Fortunately, Kish had an iron stomach—so long as she didn’t feed it soy paste.
She jumped as the radio squawked and dumped out a bunch of gibberish.
“Damn.” Pops leaned forward, tension in his voice. “I thought Jingo fixed this thing.”
Kish gripped the yoke under her hands until her knuckles turned white. They always left the flitter radio on the emergency frequency. Chatter on that channel meant something had exploded or someone was dead.
Or both.
Pops jimmied with the radio controls, trying to get a better signal. The squawking got louder—and then suddenly cleared. “… the Federated Commonwealth of Planets trader ship Ios. We have crashed and need immediate assistance. Repeat—we have crashed and need immediate assistance.”
Kish and
her dad gaped at the radio.
“We caught their signal.
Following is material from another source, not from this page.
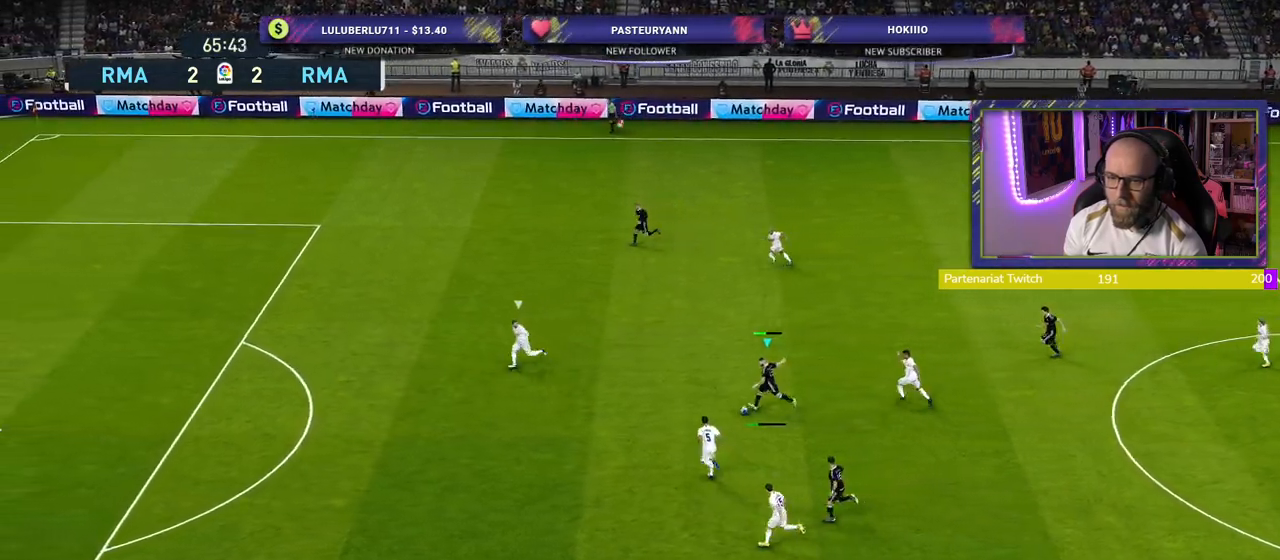
{"buttons": ["R2"], "left_stick": "down-left", "right_stick": "center", "events": [[200, "left_stick", "down-left"]]}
We must be close.” Pops yanked an ancient pair of binoculars out of the net above his head and jammed them against his eyes. “Take her up. Now. Fast and hard.”
He wasn’t Pops now. Those were the terse orders of one of Halkyn VII’s finest first responders.
Kish’s chest nearly blew up with pride. He was letting her fly. In an emergency. Only the best pilots got to do that. She pointed the flitter’s nose almost straight up. Height first—Pops needed visibility. The old machine stuttered, but it went up. Kish pushed a little more, and started to sing.
The stutters evened out a little. She watched the rising coolant temperature—much higher, and they’d have impeller issues.
Pops still had his binoculars glued to the window. “Nothing. Swing right. Head past that caldera first—I want to see the far side.”
Kish gulped and headed straight for the place where her DNA mother had died. No one ever went there. Ghosts. Bad juju. Darkside cold.
A flash out the left window caught her attention. “Pops. Over here.”
He swung himself to the other side of the flitter in one quick motion. “Where? I don’t see it.”
She didn’t either—not anymore. But something inside her knew where it had come from. “I know where to go.” Kish wrenched at the controls, suddenly frantic. In an emergency, speed mattered. Seconds mattered. People died in seconds.
Pops said nothing. He just stared out the window.
Kish couldn’t look—she had her hands full holding the flitter steady. But she could feel the right way to go. There was a rope now, reeling her in.